From North Carolina, this month, “Wake teachers warn board that reopening schools will put people at risk of dying” (they don’t have “Woke teachers” like we do here in the Boston suburbs?):

“It’s heartbreaking for me as a teacher because I want to see my students so badly in person, and they’re really struggling,” said Ginny Clayton, a teacher at Cary High School. “But that’s not the criteria for coming back to school — it’s safety. We ultimately have to do what’s right by our kids by keeping them safe.”

“Every meeting should be about getting our kids back into school,” said Christine Hale, a Wake parent. “Nothing should be more important to the Board of Education than education.

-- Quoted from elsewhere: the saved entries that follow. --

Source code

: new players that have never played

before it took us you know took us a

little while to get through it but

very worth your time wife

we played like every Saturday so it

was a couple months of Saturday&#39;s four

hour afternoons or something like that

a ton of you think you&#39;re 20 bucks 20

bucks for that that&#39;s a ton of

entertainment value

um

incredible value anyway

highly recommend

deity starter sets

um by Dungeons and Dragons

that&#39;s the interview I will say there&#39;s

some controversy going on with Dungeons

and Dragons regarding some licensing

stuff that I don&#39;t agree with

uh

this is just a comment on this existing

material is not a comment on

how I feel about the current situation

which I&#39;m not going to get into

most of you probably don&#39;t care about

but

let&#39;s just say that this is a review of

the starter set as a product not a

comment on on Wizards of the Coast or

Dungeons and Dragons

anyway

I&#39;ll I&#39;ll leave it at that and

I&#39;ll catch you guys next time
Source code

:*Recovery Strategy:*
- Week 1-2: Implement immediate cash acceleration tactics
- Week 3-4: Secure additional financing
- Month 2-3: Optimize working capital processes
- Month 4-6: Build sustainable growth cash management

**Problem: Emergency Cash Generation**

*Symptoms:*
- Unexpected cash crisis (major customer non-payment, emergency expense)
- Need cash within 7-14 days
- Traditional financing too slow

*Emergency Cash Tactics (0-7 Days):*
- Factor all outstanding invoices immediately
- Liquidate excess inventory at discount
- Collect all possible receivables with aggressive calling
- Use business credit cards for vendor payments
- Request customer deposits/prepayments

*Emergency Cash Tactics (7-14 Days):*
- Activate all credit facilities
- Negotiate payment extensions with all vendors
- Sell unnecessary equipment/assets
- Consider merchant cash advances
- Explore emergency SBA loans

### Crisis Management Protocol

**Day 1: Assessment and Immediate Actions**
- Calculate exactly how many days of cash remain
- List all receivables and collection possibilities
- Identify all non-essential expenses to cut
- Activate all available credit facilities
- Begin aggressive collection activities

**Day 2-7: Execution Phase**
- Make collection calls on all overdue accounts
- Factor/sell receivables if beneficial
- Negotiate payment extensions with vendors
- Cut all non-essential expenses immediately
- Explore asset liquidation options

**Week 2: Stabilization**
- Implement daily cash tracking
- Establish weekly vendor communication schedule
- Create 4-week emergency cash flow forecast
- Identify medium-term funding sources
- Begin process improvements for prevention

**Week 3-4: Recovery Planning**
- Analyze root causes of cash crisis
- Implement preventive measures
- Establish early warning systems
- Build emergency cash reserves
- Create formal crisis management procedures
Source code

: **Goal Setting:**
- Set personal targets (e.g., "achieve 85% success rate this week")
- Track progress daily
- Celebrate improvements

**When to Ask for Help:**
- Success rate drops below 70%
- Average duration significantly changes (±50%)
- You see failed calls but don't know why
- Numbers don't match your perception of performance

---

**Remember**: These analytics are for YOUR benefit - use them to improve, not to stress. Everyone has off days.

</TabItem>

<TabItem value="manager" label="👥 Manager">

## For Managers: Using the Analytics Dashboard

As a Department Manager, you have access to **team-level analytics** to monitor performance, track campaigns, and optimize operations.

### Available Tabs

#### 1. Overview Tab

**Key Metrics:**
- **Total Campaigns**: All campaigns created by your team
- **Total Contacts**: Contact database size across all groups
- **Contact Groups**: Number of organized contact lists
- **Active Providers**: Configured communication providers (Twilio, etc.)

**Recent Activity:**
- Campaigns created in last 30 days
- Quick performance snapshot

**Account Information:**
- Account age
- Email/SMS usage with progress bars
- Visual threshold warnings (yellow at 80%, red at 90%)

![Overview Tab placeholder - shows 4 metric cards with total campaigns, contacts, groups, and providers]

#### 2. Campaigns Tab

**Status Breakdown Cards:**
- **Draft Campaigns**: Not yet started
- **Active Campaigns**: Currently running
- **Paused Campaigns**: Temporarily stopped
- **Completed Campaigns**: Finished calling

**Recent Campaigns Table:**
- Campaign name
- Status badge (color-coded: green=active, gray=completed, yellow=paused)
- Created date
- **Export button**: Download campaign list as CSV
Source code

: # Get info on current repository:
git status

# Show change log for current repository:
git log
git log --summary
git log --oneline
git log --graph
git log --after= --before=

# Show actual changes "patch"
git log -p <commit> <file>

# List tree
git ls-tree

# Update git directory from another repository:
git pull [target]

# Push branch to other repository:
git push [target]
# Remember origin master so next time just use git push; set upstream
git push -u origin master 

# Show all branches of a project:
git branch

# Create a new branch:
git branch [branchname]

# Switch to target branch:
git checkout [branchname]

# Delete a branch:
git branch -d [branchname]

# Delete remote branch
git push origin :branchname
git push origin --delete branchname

The board’s decision to reopen schools has angered many teachers, especially because the majority of principals wanted to continue having online classes for students in fourth through eighth grades for the rest of the semester.

Readers: If teachers aged 22-57 have a significant risk of dying from COVID-19, as the teacher unions say, why didn’t we see a lot of stories about people concerned regarding the health of Melania Trump (age 50)? From the NYT:

Many of these political brothers/sisters/binary resisters appear to be roughly the same age (or beyond) as a senior school teacher. Why aren’t the people who want to keep schools shut concerned for their well-being in the face of the killer coronavirus?

Afternoon update, from a school in Jaffrey, New Hampshire, “Keep Our Learners Safe”:

The adults are altruistically keeping the children safe from a disease that has never killed anyone their age in their state (nor in Maskachusetts, through mid-August when the statistics began to be withheld).